Georreferenciamento, epidemiologia e prevalência dos sintomas dos casos
de febre Chikungunya no Amapá, Brasil
Chikungunya fever; Epidemiology; Geographic mapping; Arboviruses.
Chikungunya fever exhibits a high incidence in various
regions of Brazil, posing a challenge to public health by potentially overburdening
healthcare services and hindering the ability of affected individuals to perform and
maintain work activities. Objective: To analyze the spatial distribution, epidemiology,
and prevalence of signs and symptoms of Chikungunya fever cases in the state of
Amapá. Method: The sample included confirmed and suspected cases of Chikungunya
fever, involving individuals of both sexes and all age groups, residing in the state of
Amapá between 2016 and 2021. Quantitative data were presented in frequency
tables, with measures of mean, standard deviation, and percentages, adopting a 95%
confidence interval. Georeferenced maps were generated using the Quantum
Geographic Information System (QGIS) software. Results: A total of 854 individuals
were included, comprising 482 suspected and 372 confirmed cases. The mean age was
31.8 years, with a predominance of females (55.7%) and 15% having completed
secondary education. Fever, headache, myalgia, back pain, and rash were the most
common symptoms, and only 11.4% required hospitalization. The acute form was the
most frequent clinical presentation, and 56.8% of cases were autochthonous. One
death was attributed to Chikungunya, and three deaths were caused by other reasons.

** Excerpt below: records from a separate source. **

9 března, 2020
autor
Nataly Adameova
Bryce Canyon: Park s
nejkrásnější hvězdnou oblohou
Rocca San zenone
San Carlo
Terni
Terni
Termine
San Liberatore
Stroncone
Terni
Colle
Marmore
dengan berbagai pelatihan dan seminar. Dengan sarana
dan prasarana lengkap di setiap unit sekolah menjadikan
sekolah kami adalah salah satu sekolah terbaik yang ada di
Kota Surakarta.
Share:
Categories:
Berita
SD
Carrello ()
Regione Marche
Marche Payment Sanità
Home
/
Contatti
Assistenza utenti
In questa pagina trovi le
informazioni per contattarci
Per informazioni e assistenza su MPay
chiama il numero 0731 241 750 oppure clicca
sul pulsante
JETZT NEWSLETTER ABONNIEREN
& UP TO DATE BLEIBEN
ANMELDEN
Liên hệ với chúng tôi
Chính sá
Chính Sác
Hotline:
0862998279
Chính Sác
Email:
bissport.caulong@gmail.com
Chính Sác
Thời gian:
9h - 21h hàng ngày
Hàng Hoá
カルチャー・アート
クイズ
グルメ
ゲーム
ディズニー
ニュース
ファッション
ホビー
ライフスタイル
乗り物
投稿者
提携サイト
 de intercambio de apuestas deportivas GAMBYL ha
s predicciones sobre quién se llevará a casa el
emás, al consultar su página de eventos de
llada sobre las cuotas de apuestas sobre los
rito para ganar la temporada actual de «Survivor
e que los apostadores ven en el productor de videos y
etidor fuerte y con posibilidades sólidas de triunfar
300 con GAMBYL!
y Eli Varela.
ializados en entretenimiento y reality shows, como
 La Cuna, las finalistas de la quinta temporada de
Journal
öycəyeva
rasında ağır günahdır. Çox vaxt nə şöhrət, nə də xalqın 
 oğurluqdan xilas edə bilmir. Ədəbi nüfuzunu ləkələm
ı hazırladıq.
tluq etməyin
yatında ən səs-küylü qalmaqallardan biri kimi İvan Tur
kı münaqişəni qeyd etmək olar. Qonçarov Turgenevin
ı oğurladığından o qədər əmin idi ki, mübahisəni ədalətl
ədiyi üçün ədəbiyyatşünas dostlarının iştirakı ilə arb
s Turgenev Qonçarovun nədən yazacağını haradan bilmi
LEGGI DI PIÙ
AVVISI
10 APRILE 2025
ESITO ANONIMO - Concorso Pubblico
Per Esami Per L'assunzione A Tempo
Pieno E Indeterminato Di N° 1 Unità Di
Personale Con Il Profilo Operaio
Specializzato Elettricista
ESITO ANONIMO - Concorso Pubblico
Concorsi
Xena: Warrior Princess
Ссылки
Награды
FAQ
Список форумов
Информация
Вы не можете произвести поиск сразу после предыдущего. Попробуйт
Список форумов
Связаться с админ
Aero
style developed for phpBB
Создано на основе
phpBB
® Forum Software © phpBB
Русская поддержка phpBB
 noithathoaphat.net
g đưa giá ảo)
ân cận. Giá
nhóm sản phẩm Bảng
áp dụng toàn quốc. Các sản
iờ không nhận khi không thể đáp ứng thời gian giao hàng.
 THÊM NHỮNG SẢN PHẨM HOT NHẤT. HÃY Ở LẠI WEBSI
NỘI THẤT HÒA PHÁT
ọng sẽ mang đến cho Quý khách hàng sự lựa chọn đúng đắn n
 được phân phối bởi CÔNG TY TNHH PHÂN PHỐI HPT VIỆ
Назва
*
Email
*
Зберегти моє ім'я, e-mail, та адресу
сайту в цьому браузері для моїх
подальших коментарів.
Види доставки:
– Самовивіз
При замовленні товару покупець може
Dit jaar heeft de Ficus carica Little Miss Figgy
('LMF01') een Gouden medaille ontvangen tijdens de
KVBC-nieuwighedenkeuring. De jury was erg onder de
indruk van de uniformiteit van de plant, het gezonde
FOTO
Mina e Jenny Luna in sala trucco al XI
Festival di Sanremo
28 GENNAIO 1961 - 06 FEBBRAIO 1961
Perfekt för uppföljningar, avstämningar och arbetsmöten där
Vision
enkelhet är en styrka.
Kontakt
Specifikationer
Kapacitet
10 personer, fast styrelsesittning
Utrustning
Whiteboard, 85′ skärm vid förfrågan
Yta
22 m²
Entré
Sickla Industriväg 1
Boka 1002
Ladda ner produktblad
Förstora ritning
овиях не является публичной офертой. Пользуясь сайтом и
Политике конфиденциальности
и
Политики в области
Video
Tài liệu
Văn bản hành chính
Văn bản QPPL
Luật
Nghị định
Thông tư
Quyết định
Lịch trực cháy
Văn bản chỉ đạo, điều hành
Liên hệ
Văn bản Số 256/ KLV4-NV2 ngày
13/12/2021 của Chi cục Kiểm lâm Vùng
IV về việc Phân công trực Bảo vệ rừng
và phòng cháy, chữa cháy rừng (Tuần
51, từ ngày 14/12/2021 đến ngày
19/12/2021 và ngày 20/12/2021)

Among georeferenced cases, 452 were from Macapá, including 264 suspected cases
(59.6 cases/100,000 inhabitants) and 188 confirmed cases (42.4 cases/100,000
inhabitants), while the municipality of Serra do Navio recorded 92 cases, with 28
suspected (599.1 cases/100,000 inhabitants) and 64 confirmed cases (1,369.5
cases/100,000 inhabitants). Conclusion: The predominance of cases among women of
working age, with low educational levels, and residing in urban areas reflects greater
exposure to the vector and inadequacies in vector control. The low hospitalization rate
and favorable case outcomes indicate positive clinical results. However, the higher
prevalence rate in rural areas compared to the capital may be associated with
population, socioeconomic, and environmental factors, underscoring the need for
regionally adapted strategies for Aedes aegypti control and prevention.